4 Tips from a Recruiter’s Desk
After two decades placing technical writers and other content professionals, here’s what I tell every job seeker:
Scan before you send. Use résumé-checking tools to test how your document scores against the job description. Search the internet for “is my resume ATS friendly” to find a tool in which you can post your resume and the job description. The tool will show how well the ATS will grade you as a match.)
Keep a “keyword library.” Maintain a master list of tools, skills, and frameworks you’ve used. Tailor each résumé with the terms that match the posting.
Don’t bury the essentials. List tools and platforms in plain text. Example: “DITA XML, Oxygen XML Editor, MadCap Flare, GitHub, Jira.”
Never upload a PDF unless requested. Some ATS systems parse text more accurately from Word or plain-text files.
The Bottom Line
If you take nothing else from this post, remember this: don’t rely on the ATS to recognize your value.
Build connections. Be visible. And when you must submit online, write like a tech communicator—structured, clear, and keyword-smart.
The goal isn’t to trick the system. It’s to make sure your skills have a fair shot at being seen by a person who can say yes.
Jack Molisani is the President of ProSpring Technical Staffing and Executive Director of The LavaCon Content Strategy Conference.












Sage advice from a noted professional recruiter who comes with a wide background in technical communication.
In a way, this makes searching for a job almost a full-time job itself.
The AI reviewing system is flawed--deeply flawed.
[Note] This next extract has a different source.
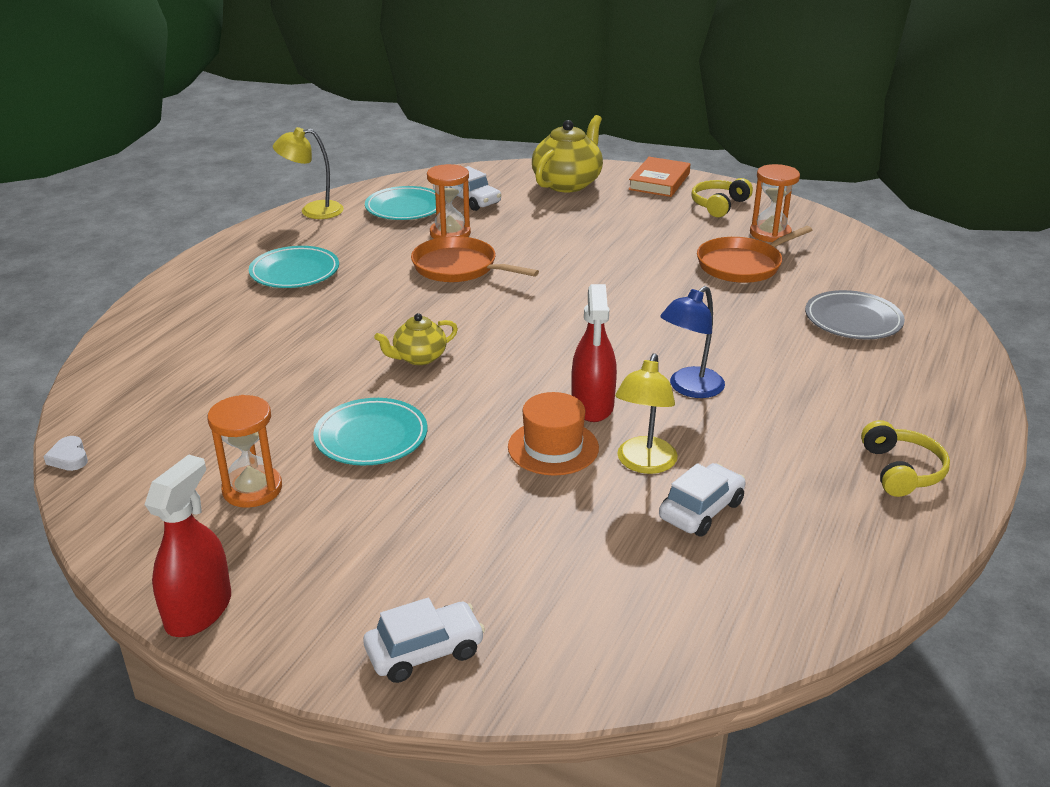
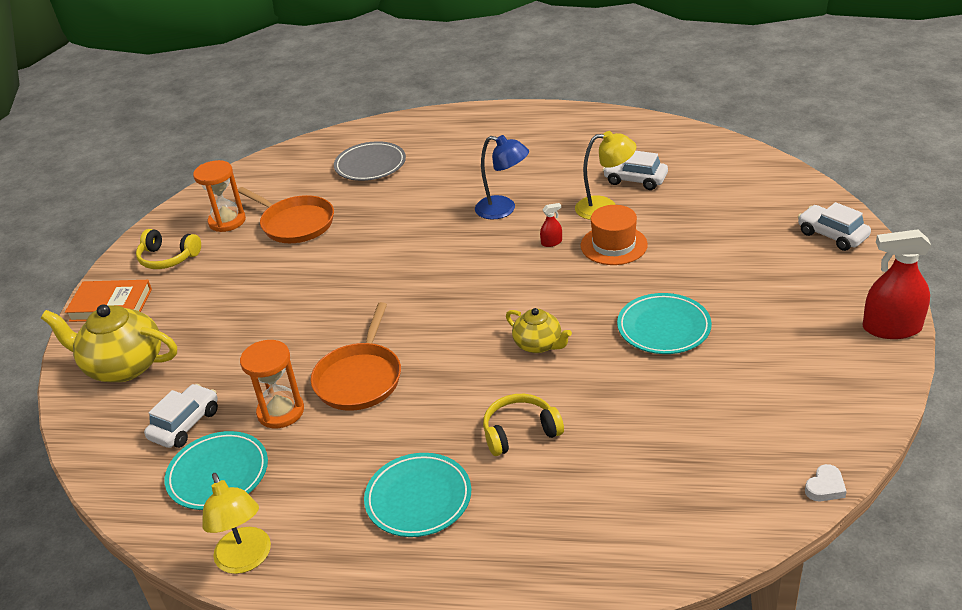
camera: 105 degrees left, 5 degrees up
(252, 489) = (768, 360): orange hourglass -> none
(592, 405) = (551, 242): red spray bottle -> red spray bottle, size x0.44
(901, 470) = (547, 128): yellow headphones -> yellow headphones (520, 432)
Sure, it's looking for keywords, but I recently viewed a post on LinkedIn for the exact position I have (in the same company) and while it helped me fine tune my profile, it still told me I wasn't qualified for the job--I sent feedback saying that maybe their AI could recognize that someone already has the position and they're just looking at it (or it came up first in the list and was automatically displayed).